3 Systematic Reviews and Meta-Analyses

You will query the scientific literature hundreds or thousands of times in your career, so learning how to run effective searches is essential. But sometimes, it pays to let someone else do the work for you. I’m talking about systematic reviews and meta-analyses.

3.1 Systematic Reviews

If you are interested in the impact (efficacy) of interventions—and I use the term broadly to mean clinical treatments, prevention interventions, social programs, and policies—then there might be a fast track to your learning called a systematic review.

Literature reviews, systematic reviews, and meta-analysesFigure 3.1: Literature reviews, systematic reviews, and meta-analyses

A systematic review is a type of literature review in which the goal is to summarize all of the relevant evidence about the impact of an intervention on some outcome. Scholars who conduct systematic reviews register their research protocols in advance to clearly state the literature search strategy, rules for including and excluding studies, and a plan for the analysis. Some systematic reviews include a meta-analysis, which is quantitative technique for combining the results of multiple studies to estimate a pooled effect size that takes variations in study size and quality into consideration.

It is likely you’ve written literature reviews for class or maybe your own academic manuscripts, so some aspects of systematic reviews will be familiar. Let’s consider systematic and literature reviews side-by-side to understand how systematic reviews are unique.

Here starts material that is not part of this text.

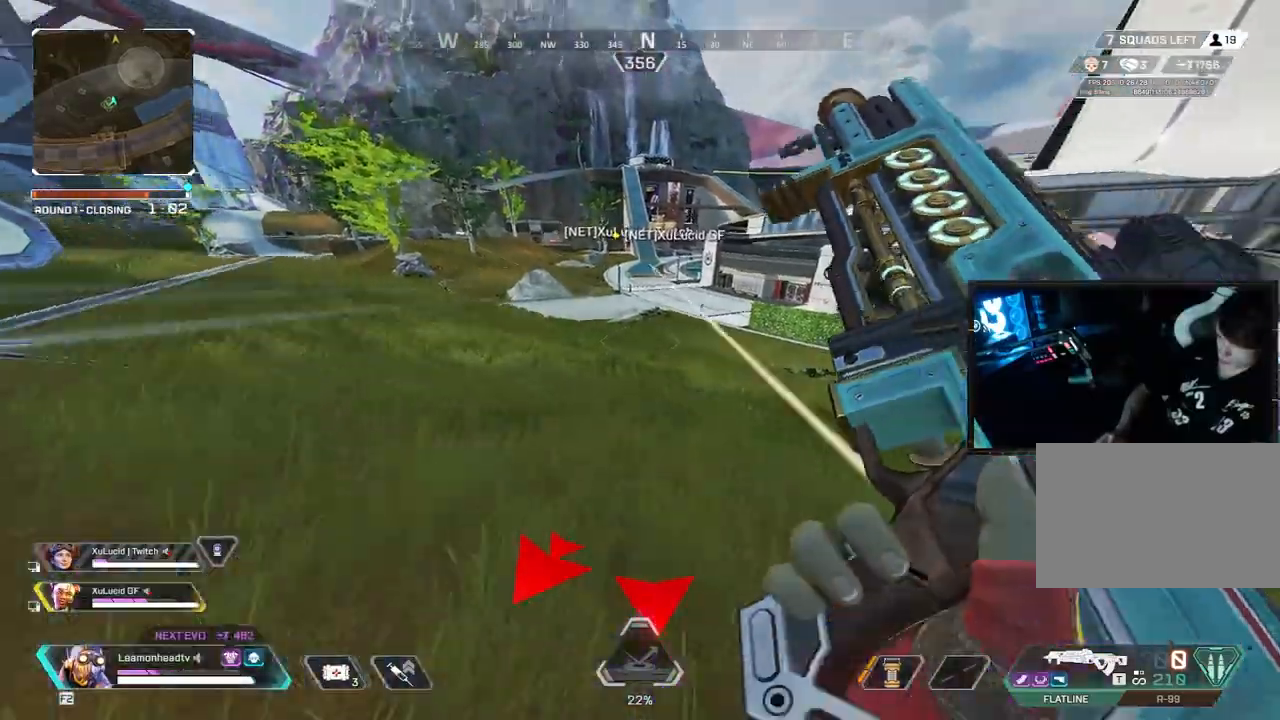
{"keys": ["tab", "v", "w"], "mouse": [], "events": [[417, "tab", "down"]]}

Table 3.1: Comparing systematic reviews and literature reviews.
Systematic Reviews Literature Reviews
The goal of a systematic review is to be comprehensive and to include every relevant article. Literature reviews, on the other hand, do not follow such rigid or explicit methods. They are not expected to be exhaustive.
For this reason, most systematic reviews are conducted by teams, given the large scope of the data initially collected for most research topics. Literature reviews can usually be conducted by a single person rather than a team
Like any other aspect of research, however, systematic reviews must define and follow a method that can be replicated. Literature reviews don’t have to follow such rigid methods or make the methods explicit.
Most systematic reviews preregister the research plan, meaning that the authors submit their planned methods to a registry like PROSPERO prior to conducting the study. Preregistration gives other researchers confidence that the team is not selectively choosing advantageous results at the end to make an interesting paper. This registration informs other researchers that a group is working on a certain area of study, which can discourage duplicate research efforts that may, therefore, fail to be published. Not the case for literature reviews.
These preregistration plans include a specific search strategy using specific search terms for individual scholarly databases so other researchers can recreate the search. It’s a good idea to do the same for a literature review, even if not a strict requirement.
Importantly, both inclusion criteria and exclusion criteria must be clearly outlined when a systematic review is undertaken. One inclusion criteria might be that assignment to study arms had to be random; an exclusion criteria might be all studies without a control arm that used a placebo. Most systematic searches specify several, if not many, criteria regarding which studies to include or exclude. Team members screen the search results and sort them according to these criteria, beginning with titles and abstract reviews and moving to full-text reviews later. Screening for a literature review is typically less intensive.
In systematic reviews, specific details are extracted from every study included, such as numbers of participants, methods, analysis techniques, and key outcomes. An annotated bibliography might suffice for a literature review.
In addition, the research team formally assesses the quality of each study, including the potential for bias, and these assessments are considered when the results are synthesized. This process is more ad hoc for literature reviews.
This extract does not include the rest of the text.